Jason King agrees with this assessment. While he doesn’t believe the “veteran” artist finding renewed success decades later is a new occurrence, it’s clear labels have begun to prioritize this demographic. “Record labels are heavily focused on the marketing and promotion of their back catalogs — music documentaries, jukebox musicals, etc. — as those catalogs represent less risk than signing, and trying to break, newer artists,” King said.
He emphasizes what this means for this older music now that veteran artists are selling their catalogs. “Classic music, as it changes hands, has the possibility of circulating even more through new marketing and promotional opportunities,” he added.
The Atlantic article has, however, received rebuttals. Another article, from InsideHook, states that the data referred to as “old music” is represented only by music older than 18 months. It claims that perhaps it’s not that older music is being streamed more, but that people are not listening to the top hits any longer.
Jack Peterson, 22, the general manager of NYU’s radio station and host of his own three-hour radio show centered around new music discovery, seems to concur. “You could theoretically run out of old music to listen to,” he expressed, “but you could never run out of new music to listen to, because it comes out all the time. A time will come when we get bored of what already exists.”
Peterson finds that our current technology allows us more freedom to explore a wide variety of music. “People finally have agency to find their own stuff that actually sounds good to them. It’s become easier. I think that people are understanding there is more out there than what their spoon fed on like a top forty radio station,” Peterson said.
Faith Lamacchia, another attendee of the ABBA-themed disco party, has followed her own path of music discovery.
“I grew up on country music, and then living with other people who liked different types of music and hearing it be so famous on the radio, I just became accustomed to it,” she said.
Unlike Case, Lamacchia and her friend have discovered their music through social media, and are all-the-more grateful for it. “Seeing it now, and dancing to it and being so carefree, is so much fun,” Lamacchia said, brightly.

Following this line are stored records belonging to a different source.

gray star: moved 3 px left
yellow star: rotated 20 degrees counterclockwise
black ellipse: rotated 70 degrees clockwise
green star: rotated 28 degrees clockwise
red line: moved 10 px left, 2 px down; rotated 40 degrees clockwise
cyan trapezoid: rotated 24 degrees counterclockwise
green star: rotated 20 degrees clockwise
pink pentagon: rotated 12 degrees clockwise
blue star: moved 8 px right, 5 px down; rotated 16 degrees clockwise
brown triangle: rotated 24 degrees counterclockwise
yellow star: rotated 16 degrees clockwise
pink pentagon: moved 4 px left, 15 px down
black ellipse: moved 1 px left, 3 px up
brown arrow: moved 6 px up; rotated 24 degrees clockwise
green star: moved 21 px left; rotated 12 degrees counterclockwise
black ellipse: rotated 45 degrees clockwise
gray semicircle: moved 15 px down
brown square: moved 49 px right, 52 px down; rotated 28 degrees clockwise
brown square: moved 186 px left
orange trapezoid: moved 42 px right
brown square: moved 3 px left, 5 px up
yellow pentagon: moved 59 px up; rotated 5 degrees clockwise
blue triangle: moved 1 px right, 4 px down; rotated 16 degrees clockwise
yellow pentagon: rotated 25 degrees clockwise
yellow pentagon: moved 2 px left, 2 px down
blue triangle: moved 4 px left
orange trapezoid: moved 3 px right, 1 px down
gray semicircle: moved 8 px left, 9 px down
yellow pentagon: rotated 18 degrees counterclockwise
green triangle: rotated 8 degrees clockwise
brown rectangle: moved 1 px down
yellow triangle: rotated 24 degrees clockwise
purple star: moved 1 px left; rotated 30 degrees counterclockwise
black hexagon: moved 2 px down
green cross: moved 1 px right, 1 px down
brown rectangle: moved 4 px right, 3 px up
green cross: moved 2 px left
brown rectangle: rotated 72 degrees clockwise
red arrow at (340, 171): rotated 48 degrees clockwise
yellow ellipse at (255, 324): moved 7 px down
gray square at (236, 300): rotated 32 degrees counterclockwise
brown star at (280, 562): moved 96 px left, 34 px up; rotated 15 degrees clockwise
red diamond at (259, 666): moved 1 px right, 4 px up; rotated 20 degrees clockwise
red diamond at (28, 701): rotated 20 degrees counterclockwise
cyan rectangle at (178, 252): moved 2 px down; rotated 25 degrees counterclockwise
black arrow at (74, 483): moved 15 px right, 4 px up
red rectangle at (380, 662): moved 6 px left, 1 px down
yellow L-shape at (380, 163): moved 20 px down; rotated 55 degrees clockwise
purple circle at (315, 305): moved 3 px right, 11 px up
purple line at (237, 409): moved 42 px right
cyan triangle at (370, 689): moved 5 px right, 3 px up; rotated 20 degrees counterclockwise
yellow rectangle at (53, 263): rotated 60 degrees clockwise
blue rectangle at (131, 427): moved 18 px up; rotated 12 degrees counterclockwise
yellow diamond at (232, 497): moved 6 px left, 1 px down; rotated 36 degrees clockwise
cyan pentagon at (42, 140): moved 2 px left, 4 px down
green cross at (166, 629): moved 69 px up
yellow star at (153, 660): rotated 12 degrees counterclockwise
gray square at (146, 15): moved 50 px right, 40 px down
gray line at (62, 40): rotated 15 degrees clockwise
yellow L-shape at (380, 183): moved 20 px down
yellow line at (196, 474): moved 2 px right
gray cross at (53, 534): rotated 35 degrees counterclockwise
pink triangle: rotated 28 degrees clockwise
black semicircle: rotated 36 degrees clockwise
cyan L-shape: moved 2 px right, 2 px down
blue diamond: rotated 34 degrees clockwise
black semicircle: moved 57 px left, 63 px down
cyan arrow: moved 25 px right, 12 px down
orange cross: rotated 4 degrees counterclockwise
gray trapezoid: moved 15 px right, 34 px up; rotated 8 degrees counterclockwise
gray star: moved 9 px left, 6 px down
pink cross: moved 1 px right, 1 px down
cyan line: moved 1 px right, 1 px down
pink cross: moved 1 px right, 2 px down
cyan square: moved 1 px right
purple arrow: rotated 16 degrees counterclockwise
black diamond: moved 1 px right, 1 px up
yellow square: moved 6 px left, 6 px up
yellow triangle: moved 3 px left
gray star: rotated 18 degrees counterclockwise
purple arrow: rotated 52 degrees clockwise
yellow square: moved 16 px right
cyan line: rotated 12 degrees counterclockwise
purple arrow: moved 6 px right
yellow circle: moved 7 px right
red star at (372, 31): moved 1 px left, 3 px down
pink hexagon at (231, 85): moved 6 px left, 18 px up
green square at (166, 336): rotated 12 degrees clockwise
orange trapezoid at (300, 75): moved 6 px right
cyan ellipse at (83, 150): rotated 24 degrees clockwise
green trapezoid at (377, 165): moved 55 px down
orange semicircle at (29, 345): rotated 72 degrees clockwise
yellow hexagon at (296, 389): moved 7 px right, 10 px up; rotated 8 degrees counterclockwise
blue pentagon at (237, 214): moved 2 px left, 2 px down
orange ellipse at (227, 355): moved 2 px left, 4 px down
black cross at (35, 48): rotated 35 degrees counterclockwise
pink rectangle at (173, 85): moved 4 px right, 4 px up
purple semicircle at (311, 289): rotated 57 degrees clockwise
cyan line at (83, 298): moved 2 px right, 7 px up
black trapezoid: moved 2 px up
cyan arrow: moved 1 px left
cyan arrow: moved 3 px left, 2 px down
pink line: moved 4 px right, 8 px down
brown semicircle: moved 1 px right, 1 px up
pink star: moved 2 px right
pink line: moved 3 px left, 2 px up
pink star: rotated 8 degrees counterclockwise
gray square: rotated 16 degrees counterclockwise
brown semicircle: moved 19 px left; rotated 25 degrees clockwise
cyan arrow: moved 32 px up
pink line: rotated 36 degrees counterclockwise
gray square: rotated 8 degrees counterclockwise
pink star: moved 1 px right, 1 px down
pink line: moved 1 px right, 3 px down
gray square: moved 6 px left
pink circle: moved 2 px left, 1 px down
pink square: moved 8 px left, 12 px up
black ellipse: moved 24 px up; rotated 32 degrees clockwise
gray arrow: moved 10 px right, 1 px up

Research by the American Psychological Association about the sociality of nostalgia explores the idea that we as people become more connected through nostalgic social exchanges. “The nostalgiser feels social connectedness, that is, a sense of belongingness and acceptance,” the authors wrote. It may be that ”belongingness” is what the phenomenon boils down to. Those of the new generation banding together and celebrating songs that have brought people together for years.
“At a time in which many contemporary artists and songs seem interchangeable and disposable,” King said, “the public has latched onto artists from the recent past who represent and symbolize permanence and substance.”